It is the claim of appellant that the making and carrying out of the arrangement for the service of process assigned to him in rotation did not constitute misfeasance in office. In substance it is argued in his behalf that he was within his rights in procuring another bailiff to serve such process, and to share in the fees therefor. Reliance is placed in this regard on a provision of section 23 of the act (CLS 1956, § 728.23 [Stat Ann 1959 Cum Supp § 27.3674]) requiring that the bailiffs "shall promptly serve or cause to be served and execute all process, writs and/or orders delivered to them as herein provided." It is asserted in substance that appellant caused process assigned to him to be served and that, in consequence, he complied with the letter of the statute. The judges of the court of common pleas disagreed with such claim, concluding that the conduct of defendant did not constitute proper performance of the duties of his office, and that under the language of the statute above quoted it was the duty of the court to take action. Such conclusion was summarized as follows:
"It is clear, unquestionably clear, that this respondent did not obey the dictates of the statute in that regard and that he showed a complete lack of diligence amounting to an abandonment of the office of bailiff of the common pleas court.
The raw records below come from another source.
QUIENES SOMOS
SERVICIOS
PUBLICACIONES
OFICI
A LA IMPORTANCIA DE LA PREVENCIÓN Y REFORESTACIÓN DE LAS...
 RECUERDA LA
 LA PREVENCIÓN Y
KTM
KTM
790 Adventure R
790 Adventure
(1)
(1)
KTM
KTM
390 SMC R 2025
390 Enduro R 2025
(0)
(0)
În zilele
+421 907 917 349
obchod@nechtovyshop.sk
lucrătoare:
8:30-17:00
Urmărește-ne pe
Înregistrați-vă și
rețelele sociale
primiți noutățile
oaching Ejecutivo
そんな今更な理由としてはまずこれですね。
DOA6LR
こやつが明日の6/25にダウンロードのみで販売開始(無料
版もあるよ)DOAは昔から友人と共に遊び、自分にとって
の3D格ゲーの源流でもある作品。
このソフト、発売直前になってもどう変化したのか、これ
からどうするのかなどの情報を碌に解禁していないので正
"We also find from the testimony in this case that the defendant from the testimony is guilty of misfeasance. Therefore, the name of respondent Arthur Cartwright is ordered stricken from the list of bailiffs of the common pleas court, and the said Arthur Cartwright is hereby ordered removed from the office of bailiff of the common pleas court and the said office is hereby declared vacant."
Appellant contends that he did not abandon the office of bailiff and directs attention to the fact that in January, 1960, he served some process. It is a fair inference, however, that his action in this regard was prompted by the fact that the question had been raised as to the propriety of the arrangement for the service of process which in effect relieved him from the performance of his official duties, thus permitting him to devote his entire time and attention to private business matters. It is not disputed that during the period of approximately 1-1/2 years he did not personally perform his duties as bailiff, required by statute to serve process assigned to him, but, rather, undertook to delegate such duties to a fellow bailiff. It is clear that he practically ignored the office other than to share in the fees paid for service of process made by another.
The judges of common pleas court pointed out in their opinion, based on the testimony taken before them, that during the period in question from July, 1958, to early in January, 1960, appellant had no knowledge as to the number of summons or writs assigned to him for service, that he kept no record thereof, and that he did not attempt to ascertain whether process issued to him had been served. The conclusion may not be avoided that Mr. Cartwright was not performing the duties of his office in the manner contemplated by the statute. From a practical standpoint he abandoned performance of his official duties during a period of approximately 18 months.
Did the acts of the defendant on the basis of which the order of removal was made constitute misfeasance within the meaning of the section of the controlling statute, above quoted? The term is defined in 67 CJS, Officers, § 60, p 250, as follows:
"`Misfeasance,' as a cause for removal from office, is a default in not doing a lawful thing in a proper manner, or omitting to do it as it should be done."
The fee-splitting arrangement into which defendant entered with his fellow bailiff enabled him to receive compensation for services that he did not personally render. His lack of attention to the work of his office was not consistent with his duties as a public officer. The arrangement made was not consistent with sound principles of public policy relating to the performance of official acts for which the incumbent of the office was charged with personal responsibility. If such an arrangement may be made within the purview of the statute, it is obvious, as suggested by counsel for appellee in argument, that other bailiff's might follow a similar course, thereby creating a situation interfering with the proper performance of their duties and at variance with the proper functioning of the court of which they are officers.
Defendant's course of conduct was not only unauthorized by the statute under which he held his office but was inconsistent with the manifest intention of the legislature as expressed in the language pertaining to the duties of bailiffs and the authority of the court with reference thereto. We think that conduct of such character must be regarded as constituting misfeasance in office within the commonly-accepted definition of that term. The duty clearly rested on appellant to properly perform the duties of the office to which he had been appointed.
In view of the factual situation this case is somewhat unusual, but general principles applicable to public offices are in accord with the finding and order of the common pleas court and of the circuit court of Wayne county. State, ex rel. Rockwell, v. State Board of Education, 213 Minn. 184 ( 6 N.W.2d 251, 143 ALR 503); People, ex rel. Johnson, v. Coffey, 237 Mich. 591 (52 ALR 1); 67 CJS, Officers, § 60, p 250 et seq.; 43 Am Jur, Public Officers, § 195 et seq., p 39 et seq.
The order of the circuit court from which defendant has appealed is affirmed. Questions at issue being matters of public concern, no costs are allowed.
DETHMERS, C.J., and KELLY, SMITH, BLACK, EDWARDS, KAVANAGH, and SOURIS, JJ., concurred.